If you believe in the principle that everyone is innocent before proven guilty, then you MUST extend that right to women who make a rape complaint too. They are innocent of the crime of making a false accusation unless the courts prove otherwise. 

Here’s an infographic of false accusations against incidents of rape:

It really seems to confuse people, the idea that the principle of innocent before proven guilty applies to women who make rape complaints too. 

A not guilty verdict of rape does not equal a guilty verdict of false accusation. The belief that it does fosters the rape myth that false accusations are incredibly common and rape is rare. We know this is not true. According to Keir Starmer, in the period of 17 months there were 5,6751 prosecutions of rape, and 35 prosecutions for false accusations of rape. In the same period, there were 111,891 prosecutions for domestic abuse and 6 for false allegations of domestic abuse. Every year, according to the BCS, there are 1.2 million incidents of domestic abuse and 500,000 incidents of sexual assault – up to 90,000 of which are rape. False accusations are incredibly rare and rape is incredibly, terrifyingly common. 

Last night I was talking with a friend of mine about these rape myths. We said we both believe that in the future, perhaps in the next generation, we will look back at society today in horror. We will be horrified that we were a society that allowed rape to happen. We will be ashamed that our response to rape was to find ways to blame and accuse the victim. It will be as ridiculous and embarrassing as witch burning or other historical disgraces. Our grandchildren will look at us and ask how we dared to allow this, how we dared to tell a woman that she should have screamed, she should have said no, that she is guilty of a crime she hasn’t been convicted of because she made a rape complaint. 
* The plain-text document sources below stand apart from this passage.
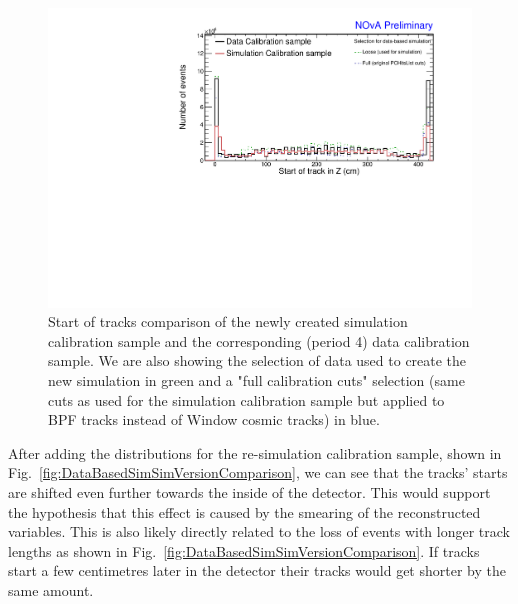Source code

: \begin{figure}[!ht]
\includegraphics[clip, width=\textwidth]{Plots/TBCalibration/DBSim_DataMCComparison_StartZ.pdf}
\caption[Data-Simulation comparison of track start distribution]{Start of tracks comparison of the newly created simulation calibration sample and the corresponding (period 4) data calibration sample. We are also showing the selection of data used to create the new simulation in green and a "full calibration cuts" selection (same cuts as used for the simulation calibration sample but applied to \acrshort{BPF} tracks instead of Window cosmic tracks) in blue.}
\label{fig:DataBasedSimDataMCComparison_startZ}
\end{figure}

After adding the distributions for the re-simulation calibration sample, shown in Fig.~\ref{fig:DataBasedSimSimVersionComparison}, we can see that the tracks' starts are shifted even further towards the inside of the detector. This would support the hypothesis that this effect is caused by the smearing of the reconstructed variables. This is also likely directly related to the loss of events with longer track lengths as shown in Fig.~\ref{fig:DataBasedSimSimVersionComparison}. If tracks start a few centimetres later in the detector their tracks would get shorter by the same amount.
I believe this will happen because things are changing, and they are changing because of feminists. Two years ago, when a group of men group raped a 12 year old girl and they got out of jail on appeal because the judge said she was sexually experienced and wanted sex, there was silence. This year, when a lawyer called a 13 year old rape survivor ‘predatory’ and the judge gave her rapist ridiculously low sentence, David Cameron got involved and action was taken against the lawyer. Feminists didn’t get any credit despite Everyday Victim Blaming leading the march on this case, but at least there was uproar. At least people said it wasn’t ok to victim blame a child. 

Things are changing. Feminists are leading this change. We are having an impact. We are facing a helluva backlash as a result. But the day when we are ashamed of our attitude to rape and survivors is coming. It is coming.